A greener technology aiming at a smarter industrial waste treatment is proposed to produce chloride iron–zinc–aluminum layered double hydroxides (LDHs). Waste Pickling Acid (WPA) and sodium aluminate (NaAlO₂) from secondary sources were meticulously mixed under mild experimental conditions using a sodium hydroxide solution as a pH-regulator. A set of characterization techniques (XRD, SEM, TGA, FTIR, AAS and adsorption–desorption of N₂) indicated the formation of highly-dispersed nanoflake crystallites with textural characteristics and thermal stability similar to syntheses with high-quality chemicals. An interesting discussion on chemical composition and M²⁺/M³⁺ molar ratio is presented.
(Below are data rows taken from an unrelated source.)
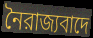
নৈরাজ্যবাদে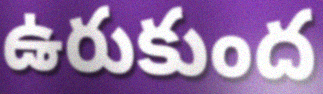
ఉరుకుంద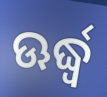
ଊର୍ଦ୍ଧ୍ୱ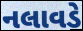
નલાવડે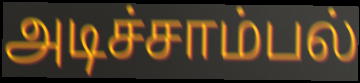
அடிச்சாம்பல்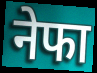
नेफा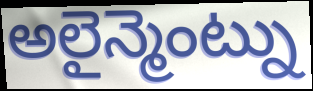
అలైన్మెంట్నుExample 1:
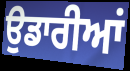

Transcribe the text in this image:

ਉਡਾਰੀਆਂ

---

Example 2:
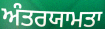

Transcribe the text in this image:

ਅੰਤਰਯਾਮਤਾ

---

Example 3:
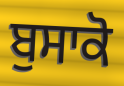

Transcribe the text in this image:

ਬੁਸਾਕੋ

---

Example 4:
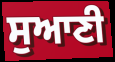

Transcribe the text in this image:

ਸੁਆਣੀ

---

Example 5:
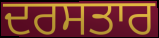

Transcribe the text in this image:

ਦਰਸਤਾਰ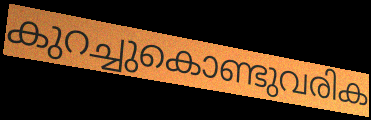
കുറച്ചുകൊണ്ടുവരിക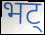
भट्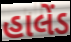
હાલેંડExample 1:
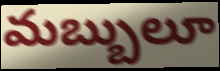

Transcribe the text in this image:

మబ్బులూ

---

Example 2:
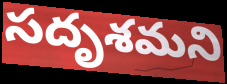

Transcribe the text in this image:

సదృశమని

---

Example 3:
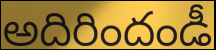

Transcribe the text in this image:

అదిరిందండీ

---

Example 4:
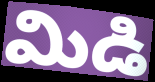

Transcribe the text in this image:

మిడి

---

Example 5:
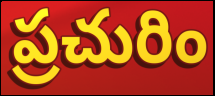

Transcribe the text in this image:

ప్రచురింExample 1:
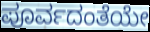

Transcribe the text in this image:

ಪೂರ್ವದಂತೆಯೇ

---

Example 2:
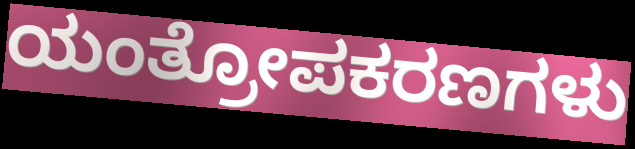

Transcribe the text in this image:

ಯಂತ್ರೋಪಕರಣಗಳು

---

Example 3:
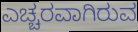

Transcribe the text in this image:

ಎಚ್ಚರವಾಗಿರುವ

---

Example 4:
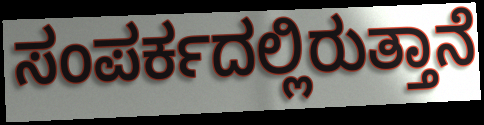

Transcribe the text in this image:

ಸಂಪರ್ಕದಲ್ಲಿರುತ್ತಾನೆ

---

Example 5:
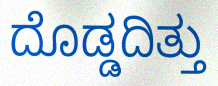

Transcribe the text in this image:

Although the co-precipitation synthesis was conducted without control of environmental CO₂, complete intercalation of the chloride anion was achieved, making these particles more favorable for further anion exchange applications. The experimental variables temperature of reaction and WPA/NaAlO₂ volume ratio showed the strongest influence on the LDHs crystallinity and porosity. LDHs architected with iron and zinc have the potential to be applied in systems for removing sulfur gases for cleaner energy production, e.g. in the refining process of biogas to produce biomethane.